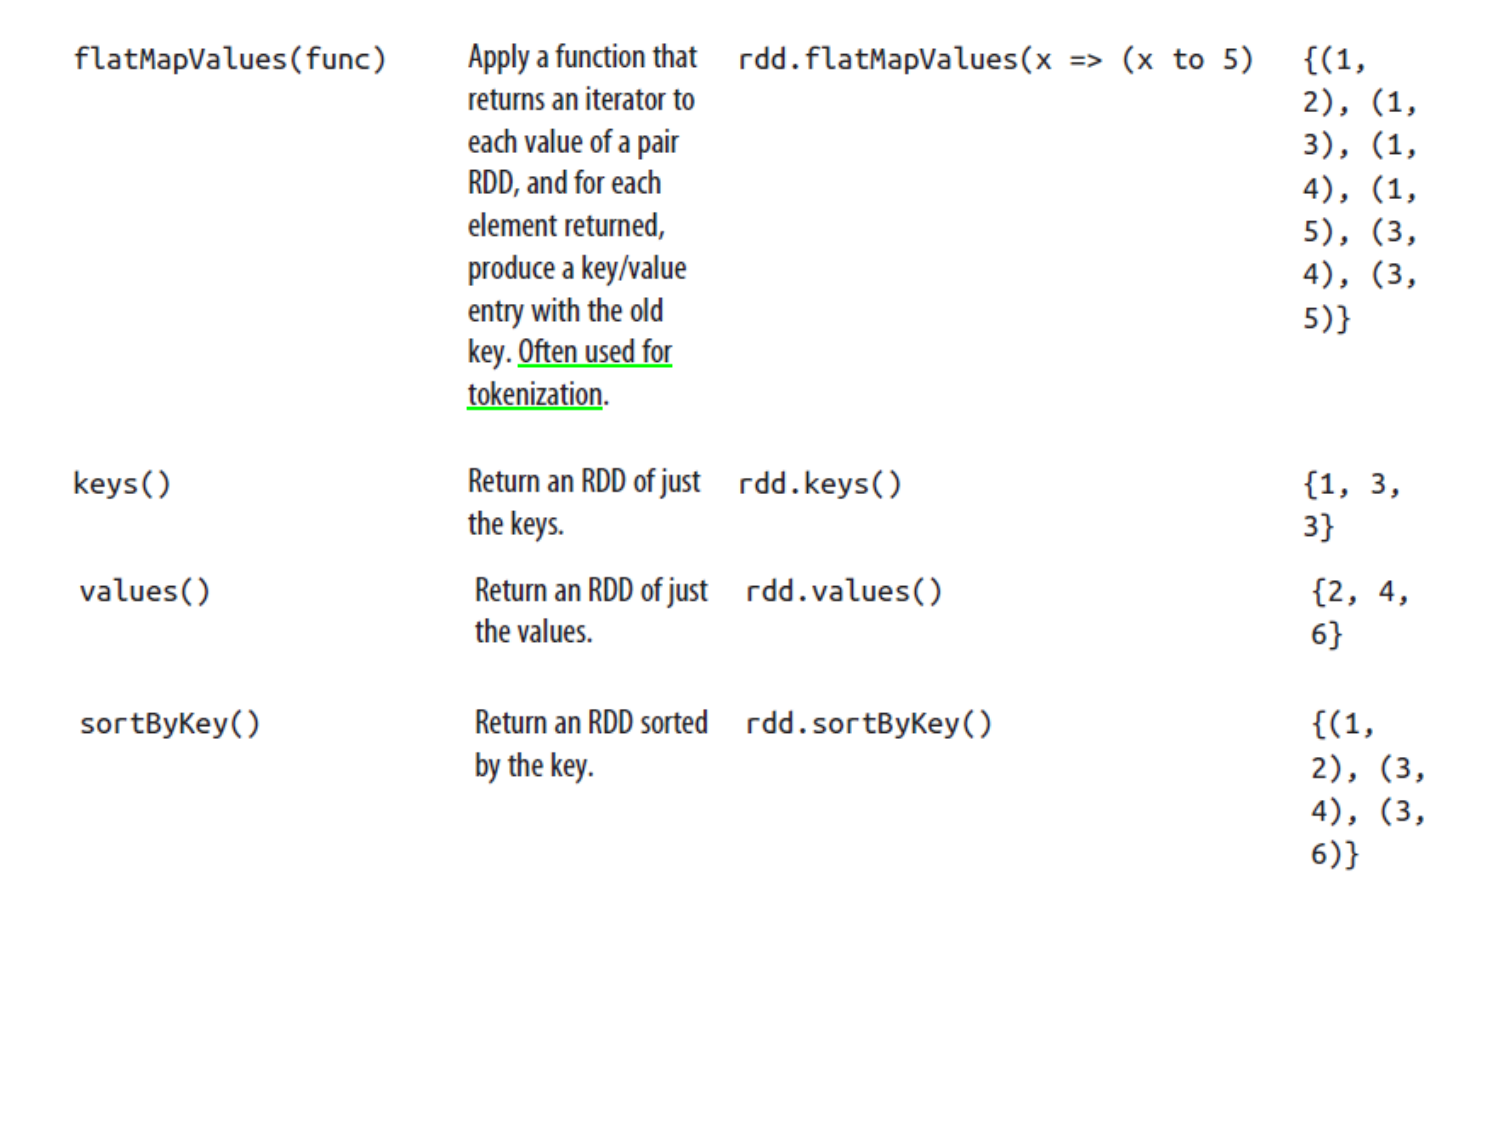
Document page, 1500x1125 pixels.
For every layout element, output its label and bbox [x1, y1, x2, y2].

picture [37, 37, 1468, 888]
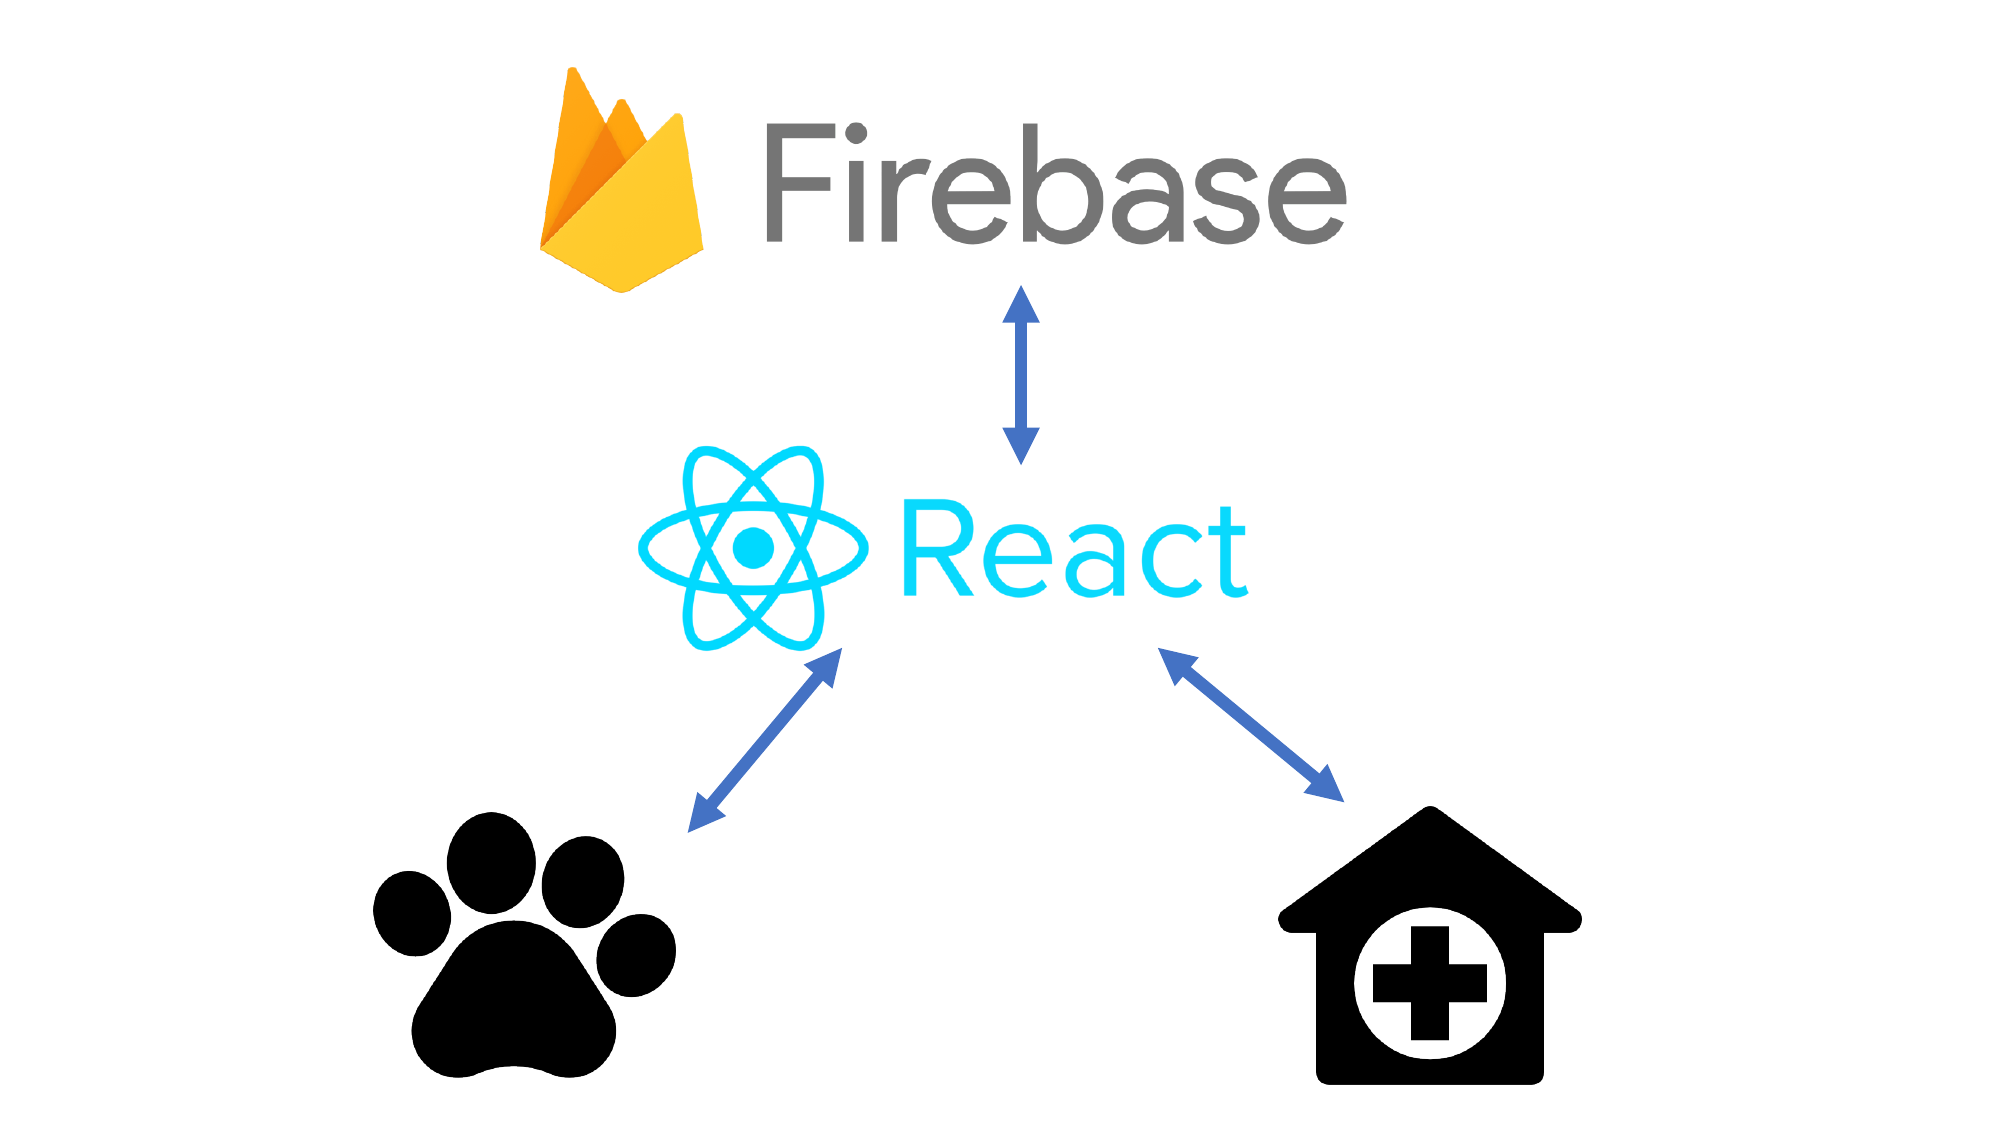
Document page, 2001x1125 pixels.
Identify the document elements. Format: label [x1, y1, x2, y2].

picture [420, 0, 1466, 737]
picture [372, 793, 676, 1097]
text_box [687, 647, 843, 833]
picture [1278, 793, 1582, 1097]
text_box [1157, 647, 1345, 803]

-----

▶ [YOUR ASSIGNMENT]
From the records above, copy each line that contains the word "pixels".

▶ [EXPECTED ANSWER]
Document page, 1500x1125 pixels.
Document page, 2001x1125 pixels.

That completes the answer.